SSH Key Rotation in 2026: When and How

SSH keys without rotation are passwords without expiry. Modern alternatives mostly remove the problem.

Why default keys are a risk

SSH keys grant access until revoked. Engineers leave; their keys remain authorized; access lingers.

Rotation as ritual is the band-aid; ephemeral certs are the fix.

Rotation cadences by use

Human keys: 90-day rotation acceptable; 30-day better.
CI/CD keys: rotate on every deploy of CI; very short-lived.
Backup keys: rare access; rotate quarterly.

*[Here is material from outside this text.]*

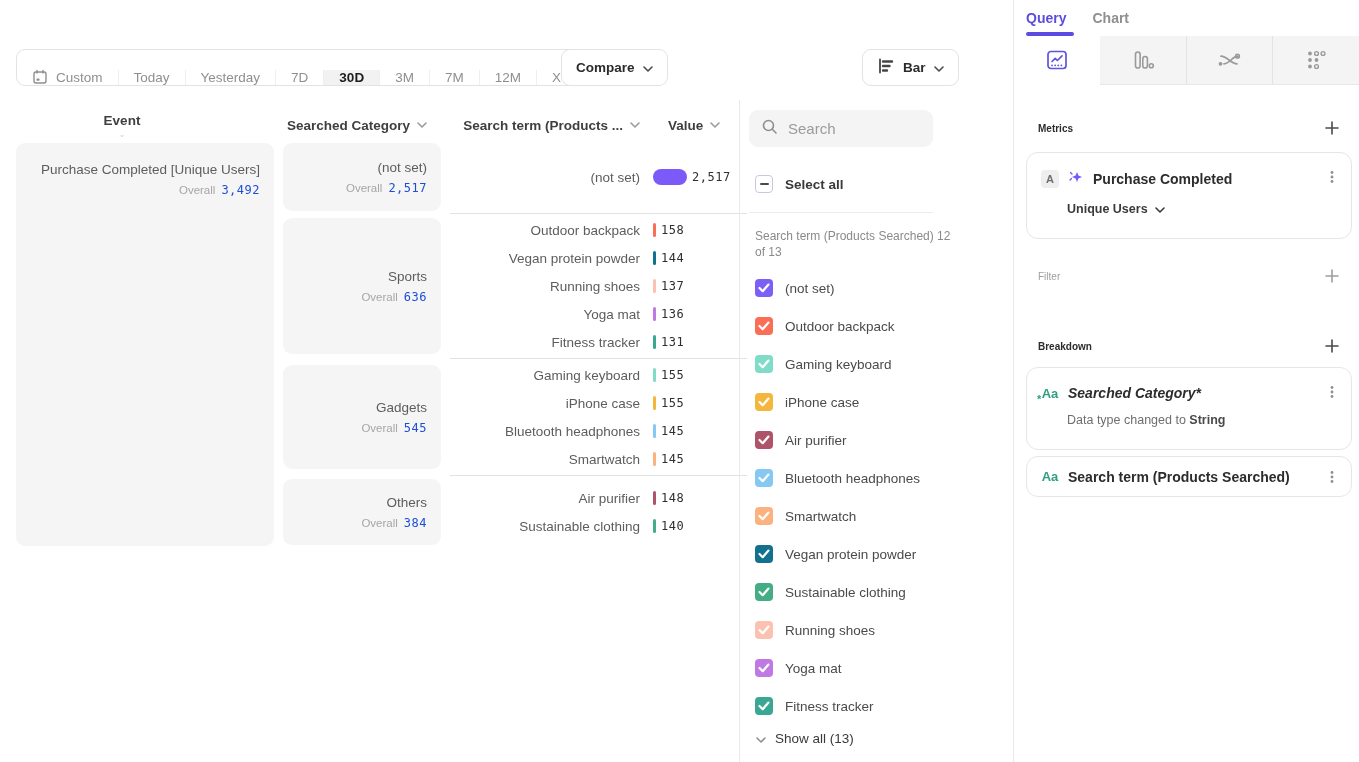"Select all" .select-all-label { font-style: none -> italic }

SSO + ephemeral certificates

Modern: federate via SSO; issue short-lived (hours) SSH certificates from a CA. Engineers do not manage keys at all.

Tools: HashiCorp Vault SSH CA, Smallstep, Teleport, AWS Systems Manager Session Manager (which removes SSH entirely).

Migration paths

Phase 1: SSO + Vault SSH CA for one team. Phase 2: deprecate static keys for that team. Phase 3: org-wide.

12-month migration is realistic; do not try faster.

Antipatterns

Static keys with no rotation cadence. Lingers years.
Mass key removal without warning. Outage.
SSH everywhere when SSM works. SSM removes the key problem entirely.

What to do this week

Three moves. (1) Pick one production system to apply this pattern to first. (2) Measure the security signal before/after. (3) Document the gap and write a follow-up ticket so the program stays alive between quarterly reviews.